After that they put the glue on my teeth and attached the brackets. This was ok, I just had my mouth open for a long time. Then he let me relax my mouth for a few minutes (wonderful), the expander was attached to my teeth and the wire put in. DONE!!

...I soon found out that having the expander in my mouth was going to mean I had a lot less space for my tongue....

I felt fine for the first couple of hours after that. My kids and my mother thought I looked good with my new mouth bling and I wasn't too worried about my appearance either. So we took a couple of pics :-)



Not too bad, right? I was surprised at how zig-zaggy they are though! Wont be long and that will look different I guess :-D

Anyway, the first night I had plans to go out (BIG no-no), I thought i would be tired because of the travelling but I'd be ok. I chose all soft food and only served a little bit for myself to see how it was eating with braces... I didn't plan on chewing because i knew from my experience with spacers  that my teeth would be tender for a while. So I sat down to eat, and found that i couldn't even swallow properly!!! i felt like i was going to choke because there was food (mashed potato) stuck in the roof of my mouth and I couldn't get it out! If i can't eat mashed spud, what can i eat?!?! I felt devastated that I was destined to spend the next six months eating/drinking only soup :-(

The whole swallowing process is hindered because of the expander being in the way. I haven't quiet worked out how to get past that yet, but I don't feel so disheartened anymore... I will get through this, i just have to be patient and wait while trying to retrain my mouth. And in the mean-while I will continue to eat soft/soup type food with very few lumps! 

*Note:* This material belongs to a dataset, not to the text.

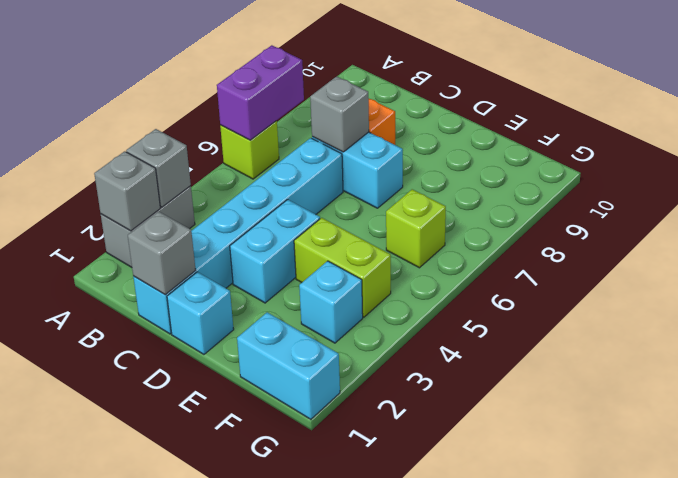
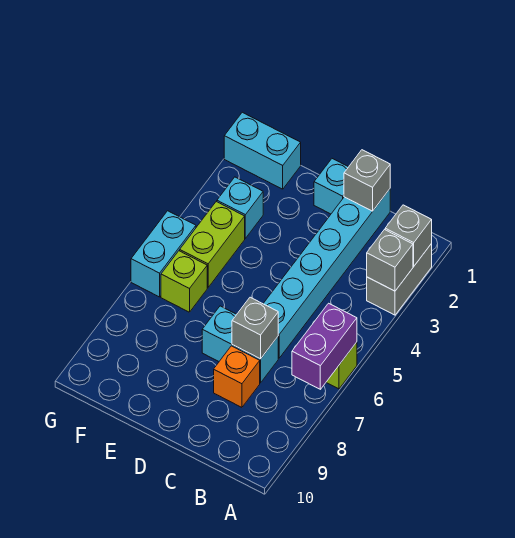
cyan 1x2 brick [230,200,320,303] -> cyan 1x2 brick moved to [131,211,196,297]
lime 1x2 brick [294,218,391,317] -> lime 1x2 brick turned to [180,202,245,288]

Day 2 was hard too. I had to work and I felt like crap. I had been taking panadol since three hours after the braces were fitted, and this day i got something stronger. But all medications had to be soluble!! I'm pretty sure my teeth started moving straight away because they have been feeling fuzzy (like pins & needles in your leg) and kinda loose like if I pressed on them too hard they might break or come out of my gums! I guess cause I'm older the experience is going to be more exaggerated than if I were a teenager.

But now, Day 3, I have only had drugs this morning and feel like I might be adjusting little by little.